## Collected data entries
---

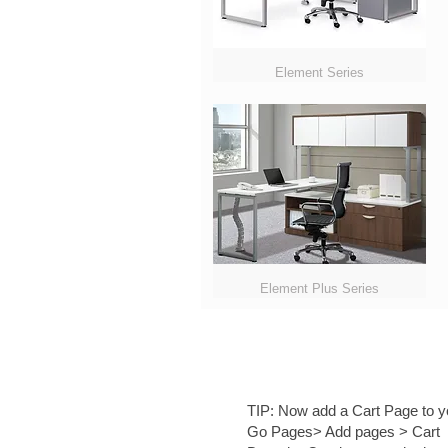
Element Series
Element Plus Series
TIP:
Now add a Cart Page to yo
Go Pages> Add pages > Cart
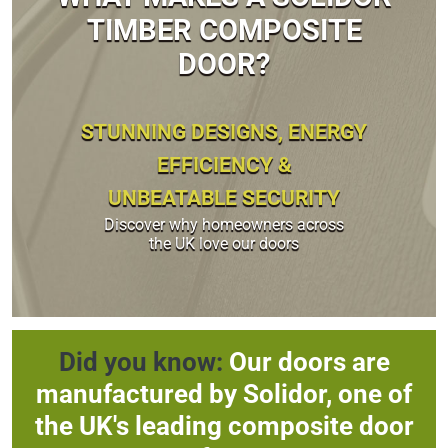
TIMBER COMPOSITE
DOOR?
STUNNING DESIGNS, ENERGY
EFFICIENCY &
UNBEATABLE SECURITY
Discover why homeowners across
the UK love our doors
Did you know:
Our doors are
manufactured by Solidor, one of
the UK's leading composite door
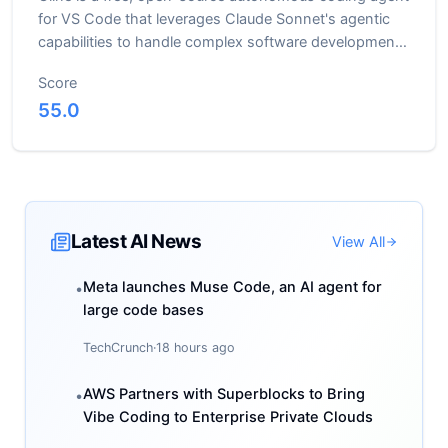
for VS Code that leverages Claude Sonnet's agentic
capabilities to handle complex software development
tasks
Score
55.0
Latest AI News
View All
Meta launches Muse Code, an AI agent for
•
large code bases
TechCrunch
·
18 hours ago
AWS Partners with Superblocks to Bring
•
Vibe Coding to Enterprise Private Clouds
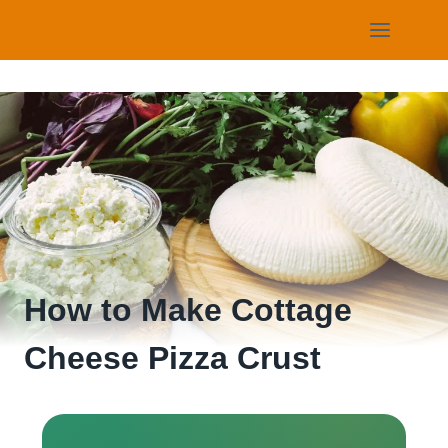
Skip
to
content
How to Make Cottage
Cheese Pizza Crust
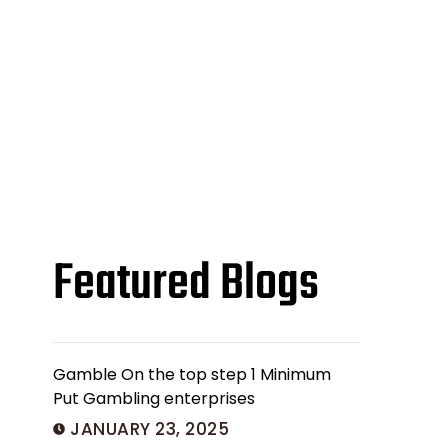
Featured Blogs
Gamble On the top step 1 Minimum
Put Gambling enterprises
JANUARY 23, 2025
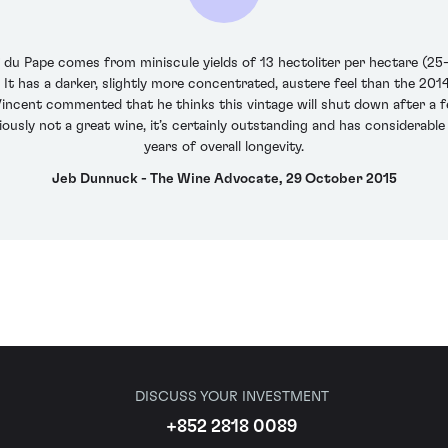
du Pape comes from miniscule yields of 13 hectoliter per hectare (25-
l. It has a darker, slightly more concentrated, austere feel than the 201
incent commented that he thinks this vintage will shut down after a few
iously not a great wine, it’s certainly outstanding and has considerable
years of overall longevity.
Jeb Dunnuck - The Wine Advocate, 29 October 2015
DISCUSS YOUR INVESTMENT
+852 2818 0089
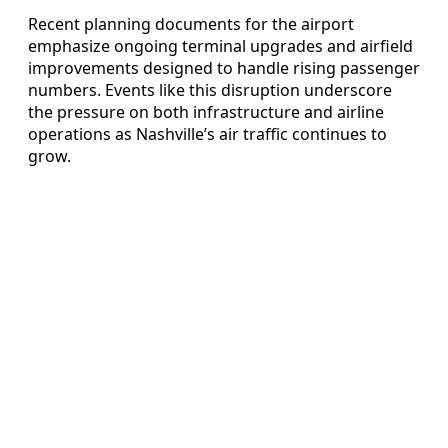
Recent planning documents for the airport
emphasize ongoing terminal upgrades and airfield
improvements designed to handle rising passenger
numbers. Events like this disruption underscore
the pressure on both infrastructure and airline
operations as Nashville’s air traffic continues to
grow.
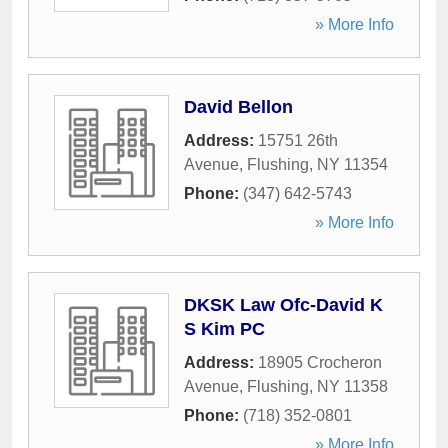
» More Info
David Bellon
Address:
15751 26th
Avenue
,
Flushing
,
NY
11354
Phone:
(347) 642-5743
» More Info
DKSK Law Ofc-David K
S Kim PC
Address:
18905 Crocheron
Avenue
,
Flushing
,
NY
11358
Phone:
(718) 352-0801
» More Info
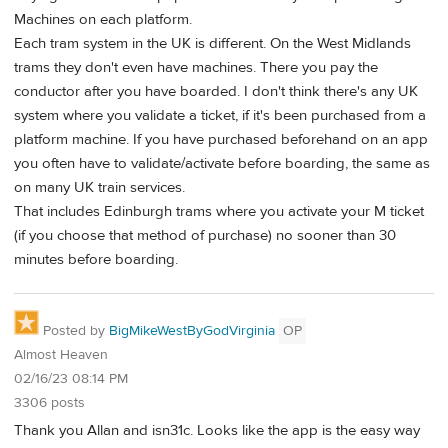
Machines on each platform.
Each tram system in the UK is different. On the West Midlands
trams they don't even have machines. There you pay the
conductor after you have boarded. I don't think there's any UK
system where you validate a ticket, if it's been purchased from a
platform machine. If you have purchased beforehand on an app
you often have to validate/activate before boarding, the same as
on many UK train services.
That includes Edinburgh trams where you activate your M ticket
(if you choose that method of purchase) no sooner than 30
minutes before boarding.
Posted by
BigMikeWestByGodVirginia
OP
Almost Heaven
02/16/23 08:14 PM
3306 posts
Thank you Allan and isn31c. Looks like the app is the easy way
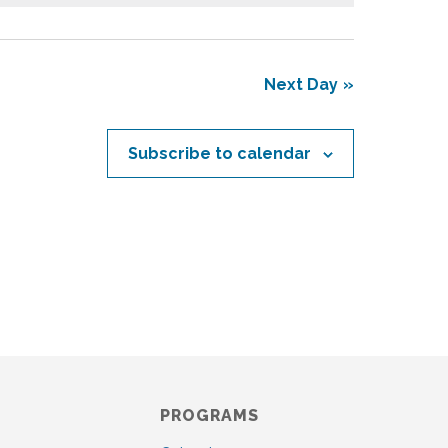
s
N
a
v
Next Day
i
g
a
Subscribe to calendar
t
i
o
n
PROGRAMS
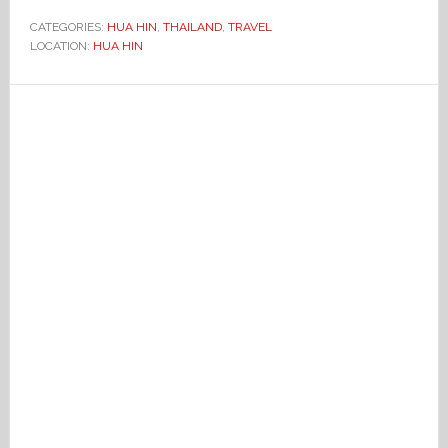
CATEGORIES:
HUA HIN
,
THAILAND
,
TRAVEL
LOCATION:
HUA HIN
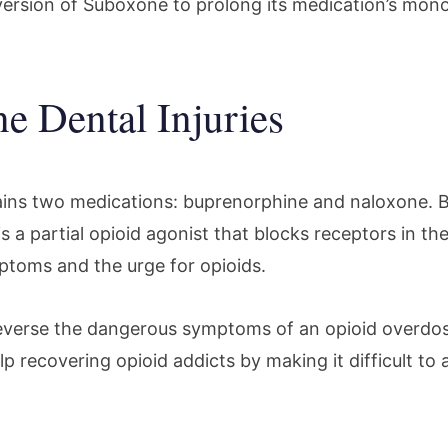
m version of Suboxone to prolong its medication’s mon
e Dental Injuries
ins two medications: buprenorphine and naloxone. 
 is a partial opioid agonist that blocks receptors in th
toms and the urge for opioids.
everse the dangerous symptoms of an opioid overdo
p recovering opioid addicts by making it difficult to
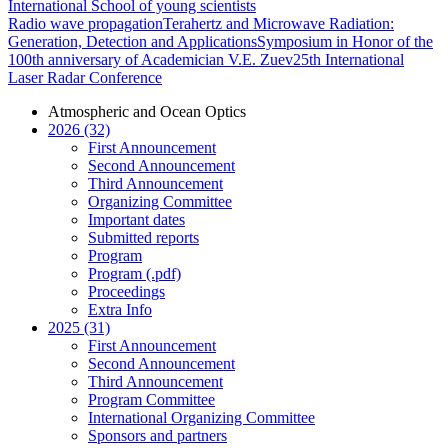
International School of young scientists
Radio wave propagation
Terahertz and Microwave Radiation:
Generation, Detection and Applications
Symposium in Honor of the
100th anniversary of Academician V.E. Zuev
25th International
Laser Radar Conference
Atmospheric and Ocean Optics
2026 (32)
First Announcement
Second Announcement
Third Announcement
Organizing Committee
Important dates
Submitted reports
Program
Program (.pdf)
Proceedings
Extra Info
2025 (31)
First Announcement
Second Announcement
Third Announcement
Program Committee
International Organizing Committee
Sponsors and partners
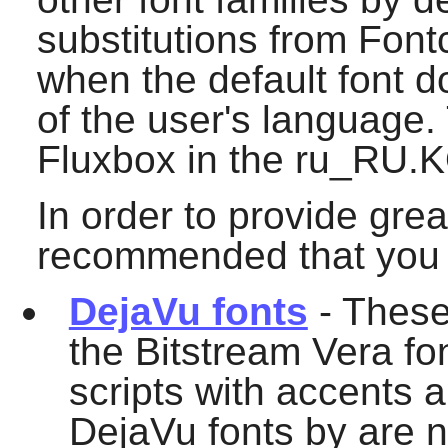
substitutions from
Font
when the default font d
of the user's language.
Fluxbox
in the ru_RU.K
In order to provide grea
recommended that you in
DejaVu fonts
- These
the Bitstream Vera fo
scripts with accents a
DejaVu fonts by are n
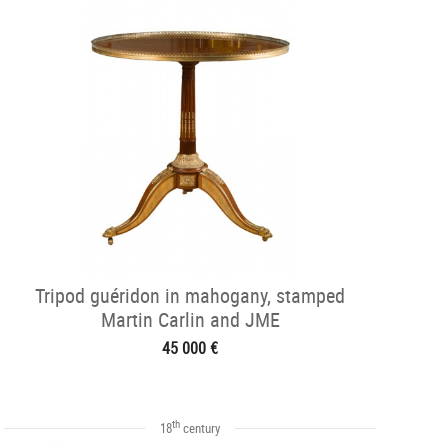
Tripod guéridon in mahogany, stamped
Martin Carlin and JME
45 000 €
th
18
century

---

## PROBLEM DETAILS
Which lines of the data include "system"? Copy each of them.

## RESULT
Each tram system in the UK is different. On the West Midlands
system where you validate a ticket, if it's been purchased from a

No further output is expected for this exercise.